Work to do
Reproduce the listing starting at the line containing "Rendered at 1654 by 1241 pixels." and ending at the close of the listing, swapping "bounding box" for "enclosing rectangle" and leaving everything else unchanged.

.....

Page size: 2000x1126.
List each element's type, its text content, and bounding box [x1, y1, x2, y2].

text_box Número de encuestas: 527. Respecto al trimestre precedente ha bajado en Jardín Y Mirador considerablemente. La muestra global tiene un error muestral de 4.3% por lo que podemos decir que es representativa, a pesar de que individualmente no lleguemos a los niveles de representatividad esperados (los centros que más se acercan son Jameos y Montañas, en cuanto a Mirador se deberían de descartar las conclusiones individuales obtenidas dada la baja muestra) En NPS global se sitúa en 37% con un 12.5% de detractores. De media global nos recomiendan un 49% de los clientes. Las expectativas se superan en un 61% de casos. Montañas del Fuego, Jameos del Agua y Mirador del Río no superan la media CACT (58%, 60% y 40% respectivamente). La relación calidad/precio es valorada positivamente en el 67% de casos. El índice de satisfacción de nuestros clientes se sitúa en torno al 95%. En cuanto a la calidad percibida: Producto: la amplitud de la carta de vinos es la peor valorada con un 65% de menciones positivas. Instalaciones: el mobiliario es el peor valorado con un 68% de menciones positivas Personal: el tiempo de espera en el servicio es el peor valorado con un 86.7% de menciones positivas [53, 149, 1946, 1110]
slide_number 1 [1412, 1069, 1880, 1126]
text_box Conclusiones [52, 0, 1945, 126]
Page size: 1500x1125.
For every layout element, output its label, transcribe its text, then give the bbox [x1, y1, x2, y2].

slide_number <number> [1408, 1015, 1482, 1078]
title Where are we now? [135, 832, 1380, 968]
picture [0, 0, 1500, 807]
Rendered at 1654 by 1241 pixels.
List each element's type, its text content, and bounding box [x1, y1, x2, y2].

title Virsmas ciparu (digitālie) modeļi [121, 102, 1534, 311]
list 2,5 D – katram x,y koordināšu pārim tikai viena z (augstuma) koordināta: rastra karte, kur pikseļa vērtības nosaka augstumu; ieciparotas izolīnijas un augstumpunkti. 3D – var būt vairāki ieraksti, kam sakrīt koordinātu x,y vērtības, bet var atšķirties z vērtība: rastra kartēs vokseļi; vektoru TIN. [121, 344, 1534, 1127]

.....

Reply
Rendered at 1654 by 1241 pixels.
List each element's type, its text content, and enclosing rectangle [x1, y1, x2, y2].

title Virsmas ciparu (digitālie) modeļi [121, 102, 1534, 311]
list 2,5 D – katram x,y koordināšu pārim tikai viena z (augstuma) koordināta: rastra karte, kur pikseļa vērtības nosaka augstumu; ieciparotas izolīnijas un augstumpunkti. 3D – var būt vairāki ieraksti, kam sakrīt koordinātu x,y vērtības, bet var atšķirties z vērtība: rastra kartēs vokseļi; vektoru TIN. [121, 344, 1534, 1127]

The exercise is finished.